-- Job item --
With the line containing "Page size: 2001x1125." as the start and the line containing "List each element's" as the end, transcribe that span of the entries below exactly, including both.

-- Material provided --
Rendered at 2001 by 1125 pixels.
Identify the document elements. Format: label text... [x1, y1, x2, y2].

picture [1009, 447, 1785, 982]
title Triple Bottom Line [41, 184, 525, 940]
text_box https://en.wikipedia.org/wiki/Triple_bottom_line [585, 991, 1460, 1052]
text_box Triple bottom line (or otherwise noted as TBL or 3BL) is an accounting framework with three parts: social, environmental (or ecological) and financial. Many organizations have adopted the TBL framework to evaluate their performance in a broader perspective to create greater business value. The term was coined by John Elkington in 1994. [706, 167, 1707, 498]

* * *

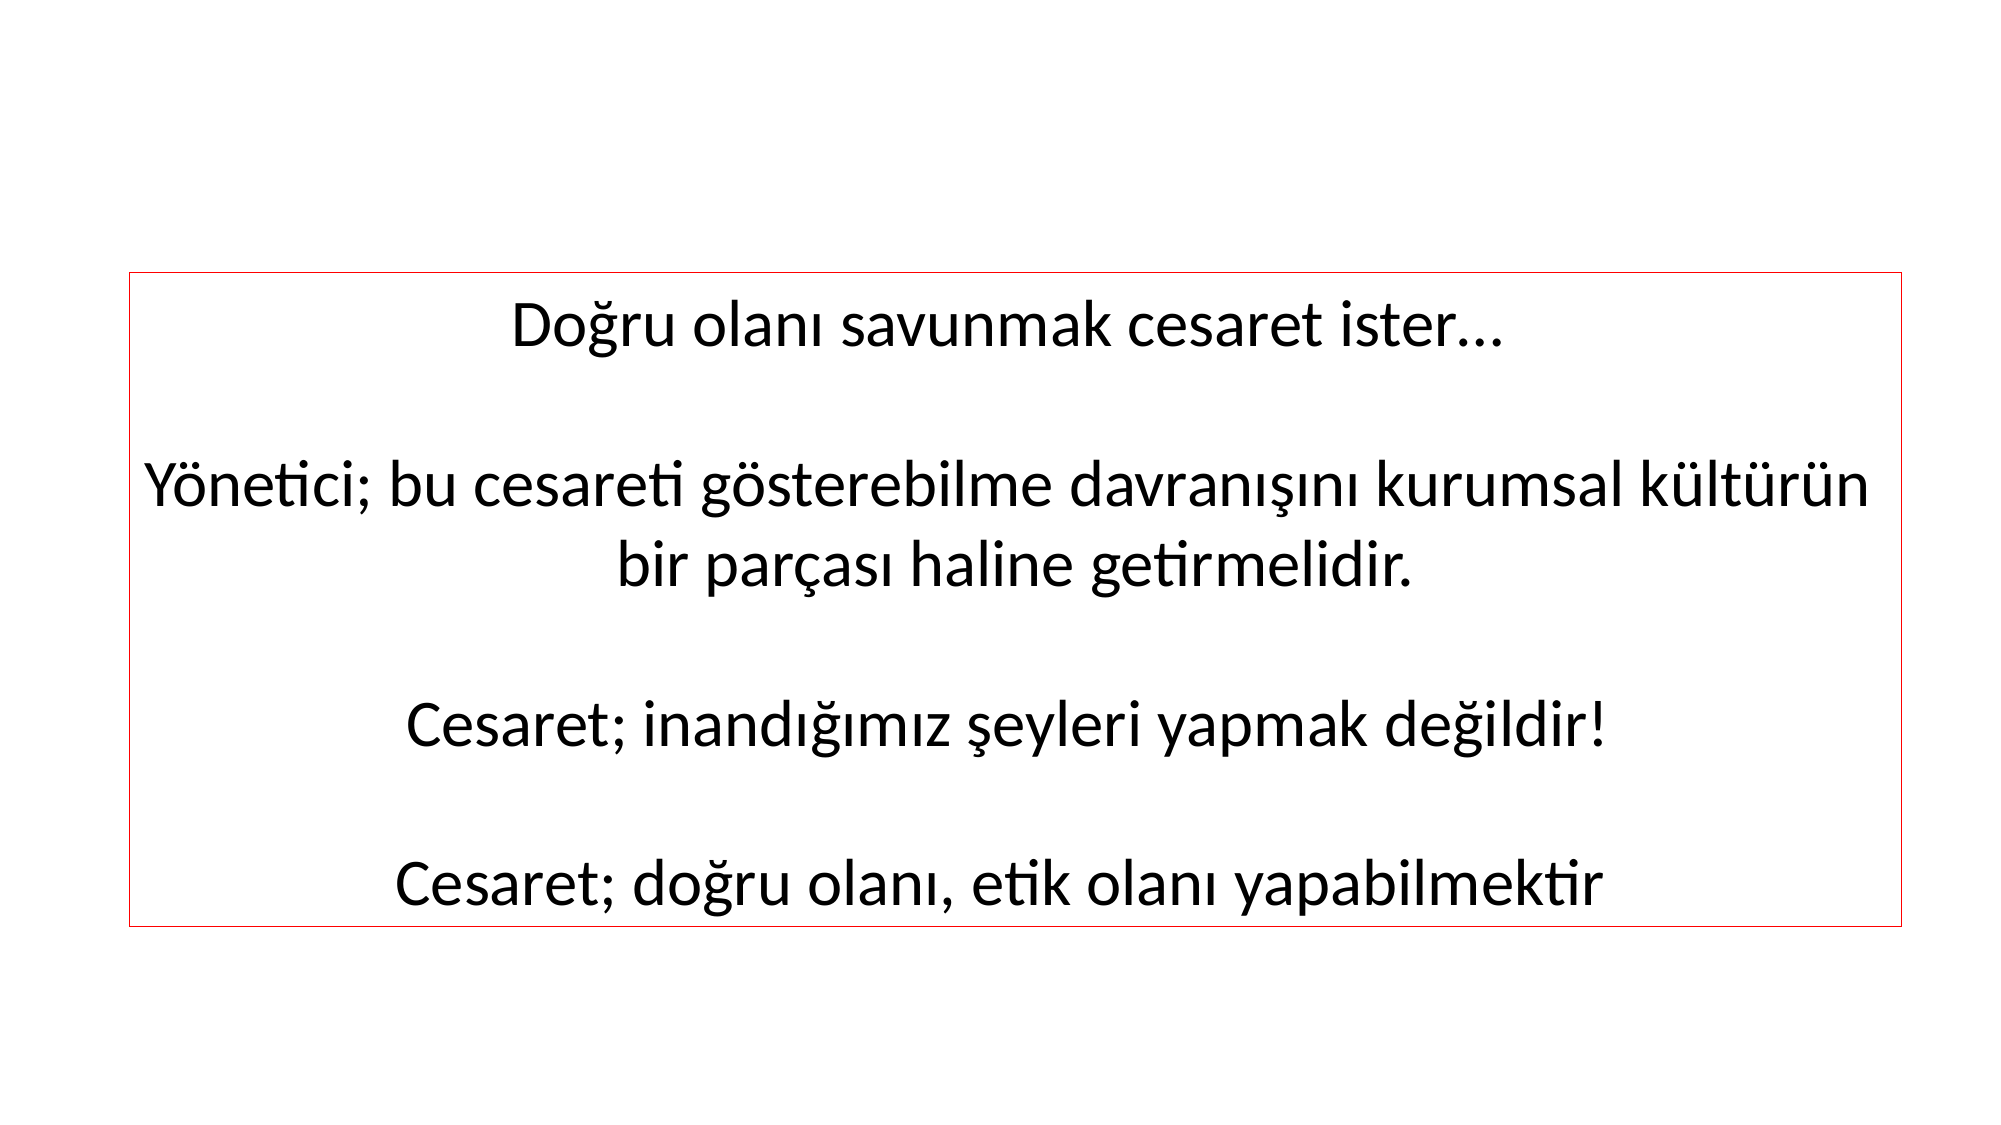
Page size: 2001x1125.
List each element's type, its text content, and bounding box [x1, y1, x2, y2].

-- Written reply --
Page size: 2001x1125.
List each element's type, its text content, and bounding box [x1, y1, x2, y2].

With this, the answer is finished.